_Problems to work on_:
[a] In the page on carbon 14 production, how many protons and neutrons does a carbon 14 atom contain?
[b] Duplicate a passage from the page on carbon 14 production, starting at the words "Understanding Carbon 14" and stopping after "of beta particles.".
[c] According to the page on carbon 14 production, why does the amount of natural carbon 14 produced on earth fluctuate?

(Document extract begins)

Understanding Carbon 14 Production
When choosing radiolabeled compounds you have many options; tritium, deuterium, carbon 13, nitrogen 15 and carbon 14. For many reasons, carbon 14 is one of the most popular choices in radiolabeling. With an impressive half-life of >5000 years, as compared to tritium’s half life of 12.5 years, carbon 14 has a low energy and is easy to detect with beta emissions.
Carbon 14 Production
Need for c14 radiolabeling, it’s important to understand carbon 14 production. As opposed to carbon 12, which has a 6 to 6 ratio of protons and neutrons, carbon 14 contains six protons and eight neutrons. This imbalance is what gives carbon 14 it’s impressive half-life and makes it an emitter of beta particles.
In nature, carbon 14 production is in constant regeneration as cosmic rays interact with the atmosphere. This interaction rate has gone relatively unchanged for centuries and is dependent on the fluctuations of particles impacting the earth as the magnetic field deflects them. As these particles fluctuate, the quantity of natural carbon 14 production on earth fluctuates as well.

(Document extract ends)
(Input data begins)

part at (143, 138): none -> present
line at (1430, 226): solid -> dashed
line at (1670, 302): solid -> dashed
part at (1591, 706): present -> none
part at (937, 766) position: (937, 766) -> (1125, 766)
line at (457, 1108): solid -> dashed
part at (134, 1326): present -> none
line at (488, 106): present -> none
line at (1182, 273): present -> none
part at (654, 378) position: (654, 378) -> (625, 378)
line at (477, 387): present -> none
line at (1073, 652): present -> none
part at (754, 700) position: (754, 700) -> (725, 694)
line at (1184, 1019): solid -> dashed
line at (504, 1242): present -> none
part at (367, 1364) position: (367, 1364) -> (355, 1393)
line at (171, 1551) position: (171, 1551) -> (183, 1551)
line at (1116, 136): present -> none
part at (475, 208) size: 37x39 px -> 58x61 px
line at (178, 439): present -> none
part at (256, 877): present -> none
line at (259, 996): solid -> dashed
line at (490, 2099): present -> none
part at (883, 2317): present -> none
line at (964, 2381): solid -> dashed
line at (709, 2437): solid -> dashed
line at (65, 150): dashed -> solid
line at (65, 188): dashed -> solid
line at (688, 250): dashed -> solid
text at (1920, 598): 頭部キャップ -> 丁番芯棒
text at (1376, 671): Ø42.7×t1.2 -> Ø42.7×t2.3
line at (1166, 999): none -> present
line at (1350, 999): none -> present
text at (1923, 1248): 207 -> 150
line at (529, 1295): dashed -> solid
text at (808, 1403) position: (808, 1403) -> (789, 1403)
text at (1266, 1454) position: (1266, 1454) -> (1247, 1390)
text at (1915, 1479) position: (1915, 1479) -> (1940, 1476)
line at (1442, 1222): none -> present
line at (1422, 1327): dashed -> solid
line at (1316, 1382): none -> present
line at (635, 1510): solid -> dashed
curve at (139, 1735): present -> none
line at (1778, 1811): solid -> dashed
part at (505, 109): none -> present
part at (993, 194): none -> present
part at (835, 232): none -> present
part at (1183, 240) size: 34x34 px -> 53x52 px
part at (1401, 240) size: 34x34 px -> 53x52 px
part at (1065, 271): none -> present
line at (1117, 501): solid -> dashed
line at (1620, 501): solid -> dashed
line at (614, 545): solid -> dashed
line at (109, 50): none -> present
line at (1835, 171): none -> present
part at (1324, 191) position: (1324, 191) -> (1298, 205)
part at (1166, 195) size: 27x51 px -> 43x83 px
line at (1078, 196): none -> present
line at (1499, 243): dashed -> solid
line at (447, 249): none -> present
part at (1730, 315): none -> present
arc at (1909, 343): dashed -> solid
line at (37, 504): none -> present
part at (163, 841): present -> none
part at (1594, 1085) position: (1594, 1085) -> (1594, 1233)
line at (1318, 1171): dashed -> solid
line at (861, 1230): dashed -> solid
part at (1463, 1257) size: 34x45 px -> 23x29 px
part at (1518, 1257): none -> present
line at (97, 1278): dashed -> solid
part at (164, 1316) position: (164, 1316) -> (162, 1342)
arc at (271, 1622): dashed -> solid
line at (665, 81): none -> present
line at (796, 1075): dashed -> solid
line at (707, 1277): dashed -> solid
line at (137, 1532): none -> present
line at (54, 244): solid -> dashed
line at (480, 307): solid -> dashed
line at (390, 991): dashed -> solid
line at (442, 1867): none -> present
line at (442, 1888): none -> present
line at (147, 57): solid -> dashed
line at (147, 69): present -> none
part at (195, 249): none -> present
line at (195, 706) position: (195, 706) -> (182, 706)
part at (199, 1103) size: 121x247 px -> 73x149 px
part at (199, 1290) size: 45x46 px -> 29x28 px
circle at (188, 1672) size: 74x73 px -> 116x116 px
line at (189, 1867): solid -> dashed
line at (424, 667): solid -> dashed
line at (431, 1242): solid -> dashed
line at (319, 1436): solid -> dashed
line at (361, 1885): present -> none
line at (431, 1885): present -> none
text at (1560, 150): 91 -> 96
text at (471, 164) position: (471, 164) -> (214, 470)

(Input data ends)

_Responses by task_:
[a] A carbon 14 atom contains six protons and eight neutrons.

[b]
Understanding Carbon 14 Production
When choosing radiolabeled compounds you have many options; tritium, deuterium, carbon 13, nitrogen 15 and carbon 14. For many reasons, carbon 14 is one of the most popular choices in radiolabeling. With an impressive half-life of >5000 years, as compared to tritium’s half life of 12.5 years, carbon 14 has a low energy and is easy to detect with beta emissions.
Carbon 14 Production
Need for c14 radiolabeling, it’s important to understand carbon 14 production. As opposed to carbon 12, which has a 6 to 6 ratio of protons and neutrons, carbon 14 contains six protons and eight neutrons. This imbalance is what gives carbon 14 it’s impressive half-life and makes it an emitter of beta particles.

[c] Natural carbon 14 production depends on the fluctuations of particles striking the earth as the magnetic field deflects them. As those particles fluctuate, the quantity of carbon 14 produced fluctuates as well.